Hari-hari ini, akumulasi keresahan publik itu terbaca media dan dimuntahkan seketika. Rupanya insting media lebih peka dari kita.
Sekonyong-konyong, lini masa pemberitaan dalam beberapa pekan ini dijejali dengan orkestrasi tafsir atas sepak terjang seorang oknum yang familiar disebut dengan julukan ‘Kepala Dinas Swasta’.
Ibarat teks, sepak terjang sang Kepala Dinas Swasta ini dapat dibaca oleh siapa saja. Pembacaan berulang yang niscaya melahirkan akumulasi kesan. Dari dulu hingga sekarang.
Apa hendak dikata, pikiran publik terus memproduksi makna. Walau pun pada akhirnya sangat tragis. Sebab, ujung dari pembacaan itu melahirkan skeptisisme massal. Layakkah sang Kepala Dinas Swasta dipertahankan sebagai pengelola tunggal?

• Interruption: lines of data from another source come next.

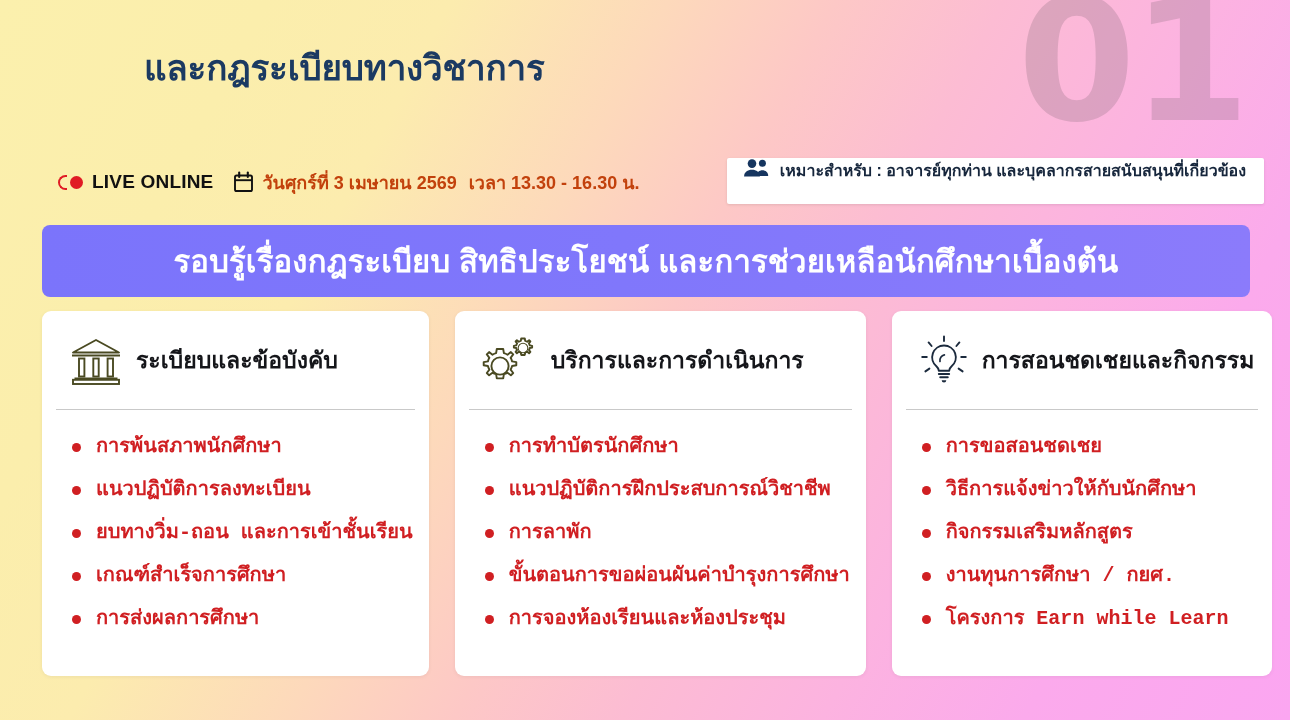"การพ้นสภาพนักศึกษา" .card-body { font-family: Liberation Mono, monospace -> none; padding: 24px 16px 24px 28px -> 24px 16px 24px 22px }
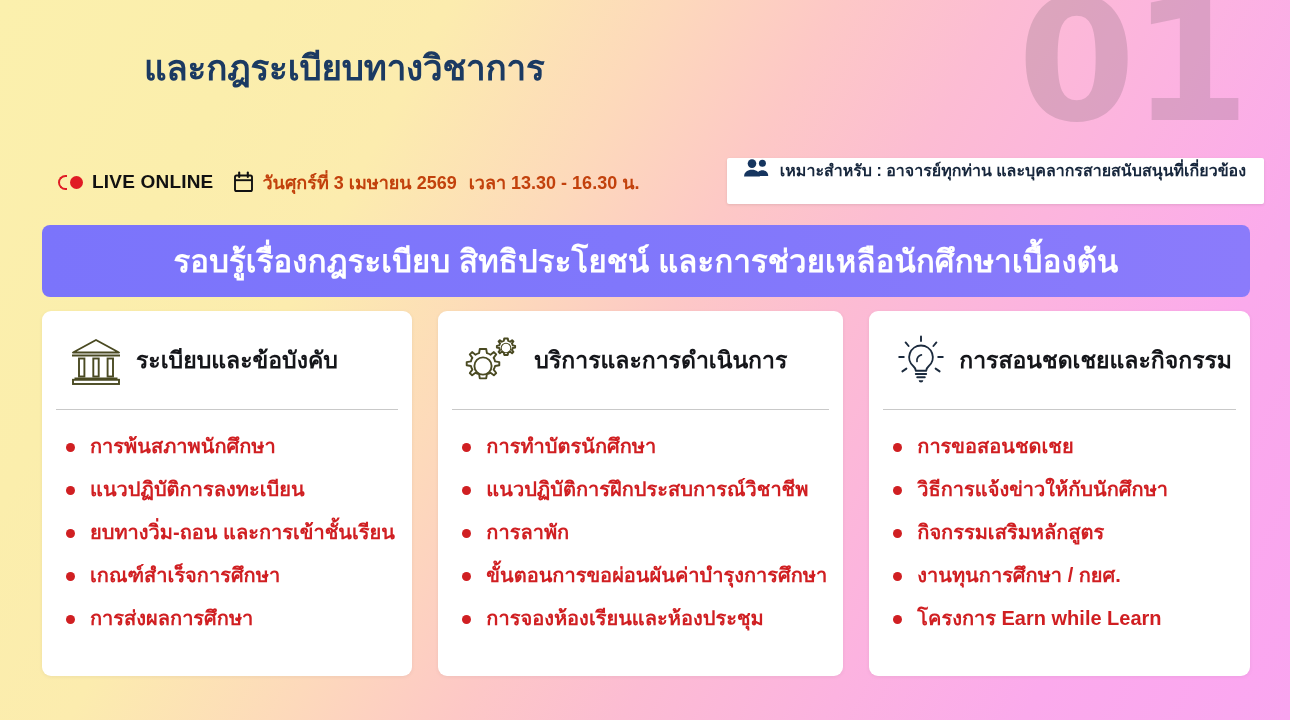"งานทุนการศึกษา / กยศ." li { text: งานทุนการศึกษา -> สำเรุนการศึกษา }
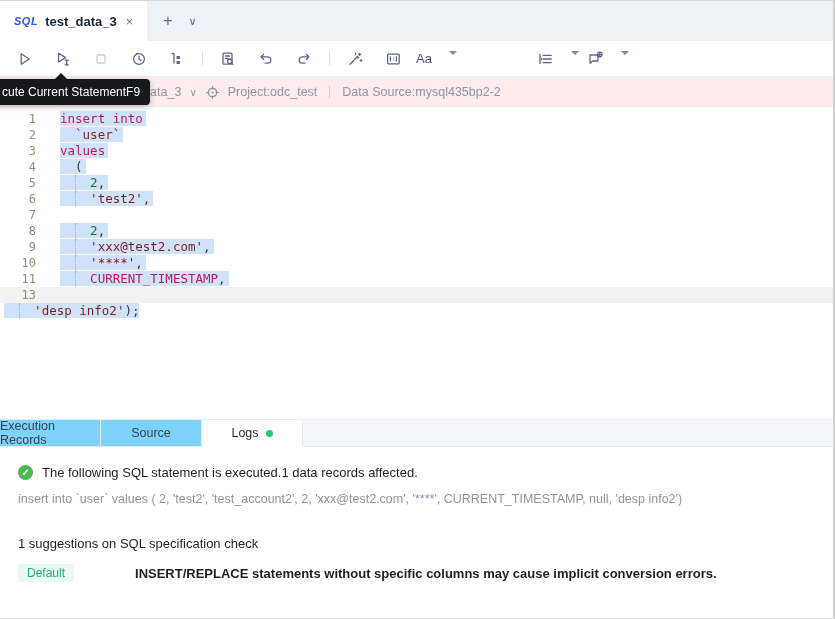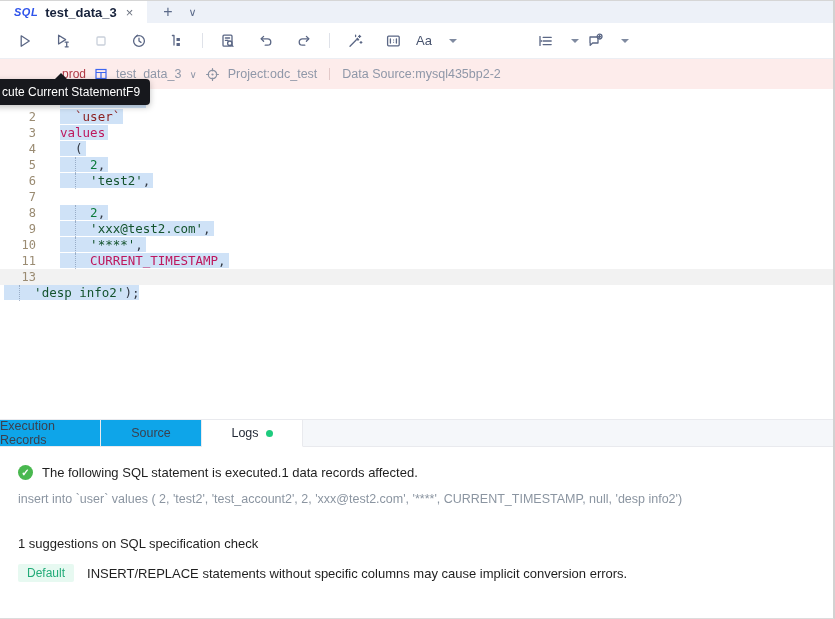"SQL" .tabbar { height: 22px -> 40px }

Beberapa pekan silam, sebuah akun media sosial tiktok merilis pernyataan MH Said Abdullah. Pernyataan yang menggambarkan visi idealnya sebagai tokoh Madura saat ini.
Secara lugas dinyatakan pembangunan Madura harus dimulai dari desa. Dimulai dari pinggiran. Dalam konteks Sumenep, visi cemerlang Abuya Said itu pastilah mencakup kepulauan.
Namun apa lacur, publik saat ini menyaksikan paradigma pembagunan versi Abuya Said itu ternyata tak diindahkan. Sebab, perhelatan event-event itu terkesan sentralistik dan hegemonik.
Dikatakan sentralistik, karena lokus perhelatannya dominan di pusat kota. Di pusat-pusat keramaian. Disebut hegemonik lantaran pengelolaannya dimonopoli seorang agen Kepala Dinas Swasta.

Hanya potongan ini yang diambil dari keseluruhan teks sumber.